Indeed, skeptics do not believe that China's relations with Africa are based and guided by a win-win political and socioeconomic trajectory. The overall objective of their campaigns is to tarnish China–Africa relations which have existed and positively evolved since the days of the liberation struggles on the continent.
The falsified land grab discourse and the fear of exploitation are meant to change the positive narrative of Sino-Afro relations, for the benefit of those who are afraid of a developed African continent, living in peace and harmony. There's therefore an imperative to study these issues, so that they do not negatively impact the flourishing China–Africa relations.
Despite criticisms about the way China is conducting some projects in Africa, it is clear that their development on the basis of win-win cooperation paradigm have the potential of addressing the current social and economic stratification, which is the major source of instability and inequity on the continent.
China–Africa relations have been increasingly successful because they are based on mutual understanding and respect, as well as advancing the common interests of both parties. Indeed, what China is doing in Africa is what the continent asks for.
While some Western partners have been mostly vocal on social and political issues, as well as human rights, without doing enough to address their root causes, which include abject poverty, China has agreed with Africa to concentrate their combined efforts in areas of great interest for the development of Africa, such as business partnerships, complementarity, investment, trade and infrastructure development, which in a way address in practical terms the issue of human rights. Significantly, these areas of partnership are proposed by the Africans themselves, rather than being imposed by China.

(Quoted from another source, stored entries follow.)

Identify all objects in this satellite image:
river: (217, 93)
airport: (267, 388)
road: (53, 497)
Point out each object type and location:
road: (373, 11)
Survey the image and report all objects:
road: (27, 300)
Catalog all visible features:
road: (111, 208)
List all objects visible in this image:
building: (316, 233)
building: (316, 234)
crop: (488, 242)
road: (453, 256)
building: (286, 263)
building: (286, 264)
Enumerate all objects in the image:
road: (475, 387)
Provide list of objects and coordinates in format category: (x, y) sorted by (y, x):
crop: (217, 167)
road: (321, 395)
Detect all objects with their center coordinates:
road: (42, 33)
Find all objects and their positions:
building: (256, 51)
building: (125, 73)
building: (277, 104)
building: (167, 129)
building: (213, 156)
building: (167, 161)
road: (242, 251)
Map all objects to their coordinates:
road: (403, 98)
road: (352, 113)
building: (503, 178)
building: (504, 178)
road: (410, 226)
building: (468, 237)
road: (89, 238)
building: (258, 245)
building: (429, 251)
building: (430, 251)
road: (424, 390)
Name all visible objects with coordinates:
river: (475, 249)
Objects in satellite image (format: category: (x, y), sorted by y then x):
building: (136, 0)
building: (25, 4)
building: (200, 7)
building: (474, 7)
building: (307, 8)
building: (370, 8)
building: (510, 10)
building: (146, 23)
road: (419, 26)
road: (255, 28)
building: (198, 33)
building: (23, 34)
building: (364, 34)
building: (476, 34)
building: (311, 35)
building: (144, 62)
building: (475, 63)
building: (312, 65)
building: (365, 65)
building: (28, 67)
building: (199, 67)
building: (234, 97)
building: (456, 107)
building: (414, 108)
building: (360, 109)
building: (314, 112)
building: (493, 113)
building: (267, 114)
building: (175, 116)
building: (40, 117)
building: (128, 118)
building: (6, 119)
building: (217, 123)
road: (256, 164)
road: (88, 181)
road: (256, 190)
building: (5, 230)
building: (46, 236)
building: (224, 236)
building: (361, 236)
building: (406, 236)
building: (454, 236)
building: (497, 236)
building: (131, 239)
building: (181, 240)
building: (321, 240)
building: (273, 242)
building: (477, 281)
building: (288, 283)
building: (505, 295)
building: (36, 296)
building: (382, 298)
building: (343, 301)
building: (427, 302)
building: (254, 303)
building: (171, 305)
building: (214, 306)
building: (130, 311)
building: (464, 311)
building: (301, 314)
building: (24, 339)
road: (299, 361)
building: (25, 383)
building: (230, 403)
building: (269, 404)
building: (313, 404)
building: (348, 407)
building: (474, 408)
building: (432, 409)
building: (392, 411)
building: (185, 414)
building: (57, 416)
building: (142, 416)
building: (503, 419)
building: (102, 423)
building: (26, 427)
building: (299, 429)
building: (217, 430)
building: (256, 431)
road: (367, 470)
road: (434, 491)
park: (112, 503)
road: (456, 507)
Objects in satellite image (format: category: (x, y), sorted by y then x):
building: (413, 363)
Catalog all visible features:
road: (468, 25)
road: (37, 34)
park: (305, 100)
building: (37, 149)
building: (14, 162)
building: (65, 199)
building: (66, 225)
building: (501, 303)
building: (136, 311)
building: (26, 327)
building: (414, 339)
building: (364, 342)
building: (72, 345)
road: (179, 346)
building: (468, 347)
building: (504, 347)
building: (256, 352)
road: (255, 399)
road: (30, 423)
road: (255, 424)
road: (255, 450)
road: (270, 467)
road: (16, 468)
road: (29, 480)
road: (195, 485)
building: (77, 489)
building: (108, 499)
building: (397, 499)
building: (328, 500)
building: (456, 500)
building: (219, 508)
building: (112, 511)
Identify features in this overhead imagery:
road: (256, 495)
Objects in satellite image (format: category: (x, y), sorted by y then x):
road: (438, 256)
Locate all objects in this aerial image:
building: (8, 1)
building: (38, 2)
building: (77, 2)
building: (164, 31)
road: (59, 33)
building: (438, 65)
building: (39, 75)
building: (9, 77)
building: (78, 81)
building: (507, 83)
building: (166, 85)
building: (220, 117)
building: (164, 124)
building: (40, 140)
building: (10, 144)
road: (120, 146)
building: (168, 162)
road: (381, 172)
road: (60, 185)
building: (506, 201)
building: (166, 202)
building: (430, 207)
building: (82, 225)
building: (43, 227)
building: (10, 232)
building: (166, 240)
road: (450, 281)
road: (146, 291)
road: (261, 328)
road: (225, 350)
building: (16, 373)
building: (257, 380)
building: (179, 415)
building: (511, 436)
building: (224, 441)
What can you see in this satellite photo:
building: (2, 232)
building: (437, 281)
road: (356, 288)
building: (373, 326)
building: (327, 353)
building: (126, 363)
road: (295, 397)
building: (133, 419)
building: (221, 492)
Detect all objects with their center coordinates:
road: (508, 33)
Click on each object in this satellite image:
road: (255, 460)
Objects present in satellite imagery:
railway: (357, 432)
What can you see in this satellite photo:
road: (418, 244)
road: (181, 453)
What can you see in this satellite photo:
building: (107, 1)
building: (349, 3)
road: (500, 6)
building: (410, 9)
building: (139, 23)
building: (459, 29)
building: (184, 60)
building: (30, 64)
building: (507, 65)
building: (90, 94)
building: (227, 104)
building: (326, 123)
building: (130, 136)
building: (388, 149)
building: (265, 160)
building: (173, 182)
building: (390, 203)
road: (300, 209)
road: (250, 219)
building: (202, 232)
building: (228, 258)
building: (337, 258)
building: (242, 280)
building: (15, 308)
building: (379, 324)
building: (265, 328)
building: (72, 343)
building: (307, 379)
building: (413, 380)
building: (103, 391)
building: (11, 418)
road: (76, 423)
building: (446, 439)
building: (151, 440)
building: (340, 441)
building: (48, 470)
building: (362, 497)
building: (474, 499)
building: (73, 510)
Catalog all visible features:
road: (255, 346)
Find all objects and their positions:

These areas are critical for a win-win engagement because they help Africans address poverty, underdevelopment and inequity prevailing in their countries, by unlocking the potential of the rural economy and connecting it to the urban markets, thus ensuring prosperity for the population.
In addition, the China–Africa partnership, by focusing in issues of economic development and complementarity, propels trade between the parties, thus playing a major role to Africa's integration in the global markets, as well as advancing social and economic development in the continent.
The China–Africa relationship has a long history and the reforms that are in progress in both China and Africa will, in my view, push these relations to a higher platform, with clear mutual benefits. Therefore, it is important for China to support Africa in the implementation of its 2063 Agenda, in the understanding that a prosperous African continent will be a big contribution to world peace and stability.
China–Africa diplomatic and political relations are very strong and reaching the highest possible ceiling. Our collective challenge is to push our cultural, economic and social relations to the same level, to fully realize the aspirations of our peoples.
People-to-people exchanges, by fostering coexistence, by building and reinforcing mutual understanding, knowledge, respect and trust amongst peoples of different cultures, will play a major role in elevating further the already strong relations between China and Africa.
(The author is a former president of the Republic of Mozambique and chairperson of the International Advisory Committee of the China–Africa Institute.)